Celeste Johnston

Promoting Nursing Research in a Hospital: the Early Challenges

Celeste was the first Canadian hospital-based Director of Nursing Research, due to the vision of Evelyn Malowney, the Director of Nursing at the Montreal Children’s. At that time, 1978, Celeste was part of only 3% of nurses in Canada with doctoral preparation. As such, most staff at the MCH did not know what to make of her, what she might do.

Based on her doctoral dissertation work with young children using peer models as teachers, she wrote a proposal in which children modeled coping behaviours when coming for surgery. She submitted this proposal to the Research Institute at the MCH and it was refused. Happily, a member of the Scientific Review Committee of the Research Institute, Mike Kramer, a brilliant researcher who later became director of the Child and Youth Health and Development Institute at CIHR, called her and asked to meet. He told her that the proposal was solid, that the MCH research committee only funded basic science at that time, and that I should submit it to NHRDP which funded behavioural and epidemiological research. Much to her surprise, it was funded by NHRDP!

But the story was not over. She then had to meet with the chief of surgery and orthopedics, the general surgery and ENT surgeons quickly having welcomed it. At that meeting the chief of surgery shook his head and said “They’ll fund anything these days” and the chief of orthopedics asked who was going to supervise her. The study did eventually get started and went well with a publication out of it.

Perhaps more importantly there was a major shift by the physicians and surgeons from being patronizing to realizing that she could compete for funding better than many of them. With this realization, came respect and invitations to participate in more research activities in the hospital. The Nursing Research Committee was formed with Judith Collinge and Celeste as co-chairs.

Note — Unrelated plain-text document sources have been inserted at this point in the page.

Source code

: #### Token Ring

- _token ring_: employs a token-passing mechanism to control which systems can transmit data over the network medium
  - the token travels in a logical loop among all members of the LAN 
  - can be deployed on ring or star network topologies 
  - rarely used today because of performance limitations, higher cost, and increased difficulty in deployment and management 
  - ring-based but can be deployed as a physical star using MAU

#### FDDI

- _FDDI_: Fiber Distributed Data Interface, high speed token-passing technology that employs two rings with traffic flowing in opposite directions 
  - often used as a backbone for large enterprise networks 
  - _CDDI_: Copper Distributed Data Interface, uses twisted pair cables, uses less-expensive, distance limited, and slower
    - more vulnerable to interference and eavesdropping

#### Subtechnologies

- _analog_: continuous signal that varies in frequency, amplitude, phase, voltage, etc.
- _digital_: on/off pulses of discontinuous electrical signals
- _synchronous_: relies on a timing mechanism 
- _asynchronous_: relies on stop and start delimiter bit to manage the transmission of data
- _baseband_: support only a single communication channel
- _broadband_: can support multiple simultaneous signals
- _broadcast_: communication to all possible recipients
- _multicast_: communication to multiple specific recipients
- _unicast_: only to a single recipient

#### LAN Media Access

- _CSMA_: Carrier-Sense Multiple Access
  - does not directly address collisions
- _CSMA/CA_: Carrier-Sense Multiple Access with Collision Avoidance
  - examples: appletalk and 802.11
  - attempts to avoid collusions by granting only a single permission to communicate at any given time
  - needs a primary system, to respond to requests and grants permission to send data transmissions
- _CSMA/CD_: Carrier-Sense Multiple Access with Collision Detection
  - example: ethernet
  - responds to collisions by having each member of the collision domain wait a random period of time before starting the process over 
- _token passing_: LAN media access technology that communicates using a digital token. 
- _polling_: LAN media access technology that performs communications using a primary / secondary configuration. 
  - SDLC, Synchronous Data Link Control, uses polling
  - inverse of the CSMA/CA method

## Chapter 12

Celeste gradually spent more time at McGill and was liason between the School of Nursing and the MCH in terms of getting both scientific and ethical approval for the Master’s clinical studies which were qualitative with small samples. No one on the committees at the MCH knew anything about these types of studies and either refused them outright or took so long to approve that the academic year was almost over. Celeste found a friend and champion in the Associate Dean of Medicine for Research, Bitten Stripp ( a woman!) who agreed to come to a meeting of the MCH Research Committee to argue that approval of these studies at the McGill School of Nursing should constitute scientific merit.

For newly graduating nurses from all the programs at the Ingram School of Nursing, it may seem so obvious that nursing be a part of research in hospitals, but this local history provides a glimpse of the numerous hurdles that had to be jumped over, requiring strategies as well as strength.